Most PaperTerrain buildings come with both inside and outside walls that you either glue together or glue to either side of whatever reinforcement you’re using. This building does not, and the reason is obvious. There are a lot of sheets of cardstock already delivered with this set, and basically doubling the number required to send separate internal walls would increase the price significantly. Since this 28mm version costs $50 USD without the internal walls, it seems that providing them would be prohibitive.

 

The chapel at St. Mere Eglise is surrounded by a large-cobbled stone courtyard – that we have reproduced here with graphics we generated in The Gimp. PaperTerrain doesn’t provide the outside base of any building, but it would be nice in this case since the temple being depicted had a specific style of ground around it.

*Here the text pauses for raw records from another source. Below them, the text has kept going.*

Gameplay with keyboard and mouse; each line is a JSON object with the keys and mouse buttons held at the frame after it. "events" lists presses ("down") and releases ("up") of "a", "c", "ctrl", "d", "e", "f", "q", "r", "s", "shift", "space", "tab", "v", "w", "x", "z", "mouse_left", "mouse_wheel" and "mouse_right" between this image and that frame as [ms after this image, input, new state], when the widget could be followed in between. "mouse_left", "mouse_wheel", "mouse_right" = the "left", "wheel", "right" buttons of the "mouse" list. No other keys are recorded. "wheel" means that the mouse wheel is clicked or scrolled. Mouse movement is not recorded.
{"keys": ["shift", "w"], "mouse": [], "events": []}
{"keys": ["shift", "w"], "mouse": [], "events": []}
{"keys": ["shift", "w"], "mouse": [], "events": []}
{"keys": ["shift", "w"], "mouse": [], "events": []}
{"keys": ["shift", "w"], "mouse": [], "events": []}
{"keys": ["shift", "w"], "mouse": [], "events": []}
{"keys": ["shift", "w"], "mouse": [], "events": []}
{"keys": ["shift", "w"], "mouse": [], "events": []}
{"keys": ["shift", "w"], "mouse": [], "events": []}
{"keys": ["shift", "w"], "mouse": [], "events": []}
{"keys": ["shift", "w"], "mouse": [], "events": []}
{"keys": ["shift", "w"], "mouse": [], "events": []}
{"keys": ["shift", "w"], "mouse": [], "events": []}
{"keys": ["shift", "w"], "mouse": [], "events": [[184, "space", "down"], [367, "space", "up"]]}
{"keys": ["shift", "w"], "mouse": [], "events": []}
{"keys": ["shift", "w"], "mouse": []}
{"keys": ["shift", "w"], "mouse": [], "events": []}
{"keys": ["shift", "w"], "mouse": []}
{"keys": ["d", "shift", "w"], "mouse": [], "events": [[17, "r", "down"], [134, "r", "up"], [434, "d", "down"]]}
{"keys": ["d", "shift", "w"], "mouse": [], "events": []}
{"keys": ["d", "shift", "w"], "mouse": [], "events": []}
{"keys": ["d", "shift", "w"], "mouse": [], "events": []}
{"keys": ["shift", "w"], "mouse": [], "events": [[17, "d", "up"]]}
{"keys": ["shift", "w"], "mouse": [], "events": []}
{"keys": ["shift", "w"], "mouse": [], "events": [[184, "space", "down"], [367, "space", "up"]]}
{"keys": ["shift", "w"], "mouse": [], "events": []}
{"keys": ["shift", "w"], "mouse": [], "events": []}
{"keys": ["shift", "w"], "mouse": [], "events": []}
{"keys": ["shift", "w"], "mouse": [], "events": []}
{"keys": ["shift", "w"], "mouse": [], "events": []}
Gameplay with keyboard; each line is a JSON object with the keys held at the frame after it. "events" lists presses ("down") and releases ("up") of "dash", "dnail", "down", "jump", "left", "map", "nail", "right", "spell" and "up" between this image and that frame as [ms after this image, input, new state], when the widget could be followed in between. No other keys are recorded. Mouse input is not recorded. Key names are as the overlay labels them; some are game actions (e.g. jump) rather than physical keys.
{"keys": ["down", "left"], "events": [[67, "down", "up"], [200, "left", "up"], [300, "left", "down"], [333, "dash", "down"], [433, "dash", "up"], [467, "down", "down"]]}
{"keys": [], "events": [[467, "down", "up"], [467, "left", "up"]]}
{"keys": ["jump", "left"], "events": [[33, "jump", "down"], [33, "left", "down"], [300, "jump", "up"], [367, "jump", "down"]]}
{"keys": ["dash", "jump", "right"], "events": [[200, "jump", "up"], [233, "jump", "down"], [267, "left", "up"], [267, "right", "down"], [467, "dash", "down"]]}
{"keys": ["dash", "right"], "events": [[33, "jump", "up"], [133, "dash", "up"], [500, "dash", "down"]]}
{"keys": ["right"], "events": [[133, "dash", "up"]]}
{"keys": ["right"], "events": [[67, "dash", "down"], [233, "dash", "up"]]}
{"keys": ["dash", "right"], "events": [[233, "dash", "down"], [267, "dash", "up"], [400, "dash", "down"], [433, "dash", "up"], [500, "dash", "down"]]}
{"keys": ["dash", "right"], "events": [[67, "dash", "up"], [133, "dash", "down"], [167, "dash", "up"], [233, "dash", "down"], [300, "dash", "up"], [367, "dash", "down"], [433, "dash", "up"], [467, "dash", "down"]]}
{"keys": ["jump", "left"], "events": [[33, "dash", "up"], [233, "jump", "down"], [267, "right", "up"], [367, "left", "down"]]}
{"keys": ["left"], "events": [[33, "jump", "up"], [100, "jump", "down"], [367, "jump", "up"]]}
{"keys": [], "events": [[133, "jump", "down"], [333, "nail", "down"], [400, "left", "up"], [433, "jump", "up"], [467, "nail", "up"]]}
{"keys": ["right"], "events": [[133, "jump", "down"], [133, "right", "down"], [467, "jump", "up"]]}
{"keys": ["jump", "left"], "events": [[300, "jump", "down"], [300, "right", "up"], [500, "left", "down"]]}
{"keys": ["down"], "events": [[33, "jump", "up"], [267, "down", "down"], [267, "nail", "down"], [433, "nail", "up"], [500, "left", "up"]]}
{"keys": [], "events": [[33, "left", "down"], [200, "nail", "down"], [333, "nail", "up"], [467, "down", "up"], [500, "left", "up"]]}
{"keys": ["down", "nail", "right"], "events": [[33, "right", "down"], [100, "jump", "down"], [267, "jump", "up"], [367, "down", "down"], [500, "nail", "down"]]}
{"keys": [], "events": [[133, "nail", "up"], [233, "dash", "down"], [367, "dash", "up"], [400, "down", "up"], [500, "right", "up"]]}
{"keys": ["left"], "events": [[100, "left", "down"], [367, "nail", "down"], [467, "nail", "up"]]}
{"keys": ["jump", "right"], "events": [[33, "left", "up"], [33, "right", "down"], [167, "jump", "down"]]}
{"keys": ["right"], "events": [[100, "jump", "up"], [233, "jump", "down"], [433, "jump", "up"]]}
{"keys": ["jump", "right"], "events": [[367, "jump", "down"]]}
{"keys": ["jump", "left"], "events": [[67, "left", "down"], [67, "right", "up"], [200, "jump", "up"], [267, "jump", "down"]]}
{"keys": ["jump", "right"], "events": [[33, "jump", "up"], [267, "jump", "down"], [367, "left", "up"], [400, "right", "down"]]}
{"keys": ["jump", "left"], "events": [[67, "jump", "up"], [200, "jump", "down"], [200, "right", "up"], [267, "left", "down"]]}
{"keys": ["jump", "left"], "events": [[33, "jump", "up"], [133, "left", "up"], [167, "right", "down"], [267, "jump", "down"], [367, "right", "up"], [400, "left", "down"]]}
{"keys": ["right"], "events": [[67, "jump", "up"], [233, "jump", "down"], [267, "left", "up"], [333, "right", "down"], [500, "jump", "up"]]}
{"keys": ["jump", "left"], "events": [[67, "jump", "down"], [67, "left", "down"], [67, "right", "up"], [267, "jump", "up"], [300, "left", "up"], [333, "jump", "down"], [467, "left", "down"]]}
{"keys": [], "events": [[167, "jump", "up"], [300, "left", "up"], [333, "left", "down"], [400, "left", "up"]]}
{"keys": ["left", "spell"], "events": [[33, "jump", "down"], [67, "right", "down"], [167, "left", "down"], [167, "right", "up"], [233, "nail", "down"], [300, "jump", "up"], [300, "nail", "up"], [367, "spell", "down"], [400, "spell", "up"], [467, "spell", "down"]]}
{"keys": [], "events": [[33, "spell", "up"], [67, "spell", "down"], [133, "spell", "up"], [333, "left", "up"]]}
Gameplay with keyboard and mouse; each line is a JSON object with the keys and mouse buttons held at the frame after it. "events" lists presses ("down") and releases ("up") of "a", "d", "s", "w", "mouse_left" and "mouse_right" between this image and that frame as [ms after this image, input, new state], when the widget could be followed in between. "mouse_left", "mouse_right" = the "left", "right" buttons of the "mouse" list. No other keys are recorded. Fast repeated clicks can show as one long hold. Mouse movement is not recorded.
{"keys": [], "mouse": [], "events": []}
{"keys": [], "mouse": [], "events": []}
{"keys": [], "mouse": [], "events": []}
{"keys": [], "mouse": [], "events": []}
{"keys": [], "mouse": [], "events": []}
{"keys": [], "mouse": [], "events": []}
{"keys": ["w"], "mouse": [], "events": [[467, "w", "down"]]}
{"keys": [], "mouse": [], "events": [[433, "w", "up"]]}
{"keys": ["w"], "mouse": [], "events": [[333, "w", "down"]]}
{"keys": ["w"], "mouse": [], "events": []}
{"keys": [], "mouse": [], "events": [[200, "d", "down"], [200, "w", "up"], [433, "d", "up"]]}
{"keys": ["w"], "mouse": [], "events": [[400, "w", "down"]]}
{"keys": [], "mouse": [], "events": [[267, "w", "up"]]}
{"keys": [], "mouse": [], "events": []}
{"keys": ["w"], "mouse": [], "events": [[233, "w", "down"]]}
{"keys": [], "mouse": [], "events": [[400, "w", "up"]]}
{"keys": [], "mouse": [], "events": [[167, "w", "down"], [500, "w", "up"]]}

Until Scott decides to put together an optional kit with things like internal walls and this surrounding stone, we offer the template for the courtyard in GIF format. Just print it out and glue it around the building. It takes some work to get it to line up correctly if you apply it after the building, so I would recommend that you glue squares of this stonework down to your base before gluing the chapel into place.

 


From the side with the VFM and Foundry figures.

 

The west wing of the temple is huge, capable of holding two 1:48th tanks comfortably – though the picture is for sizing purposes only, since there isn’t a door large enough to fit a tank through anywhere in the building.

 

The east wing is more complex but still rather large. In our case, this is where we chose to forego reinforcement of the walls to show you what the effects might be. As you can see, they’re less than stellar. We recommend using 1/4 inch balsa to reinforce along the top of the walls to get the same type of straight, even walls that you see in the west wing pictures.

 

If you take some time and use some caution, this model comes out absolutely beautiful. The minor issues Scott had with directions in the first few copies that went out have been resolved, and if you like to use large buildings – particularly chapels – in your gaming, this is definitely worth your while. You certainly won’t find another temple of this size on the market for anywhere near this price.

 

My unfiltered opinion? This thing rocks. The only problem we have at this point is storage of something so large, but it certainly looks great in both World War II and Fantasy wargaming.

 

Sourcing

Direct from PaperTerrain 

Pricing: $50.00 for 25/28mm, $15.00 for 6mm, other scales (10/15/20) in between. All in USD.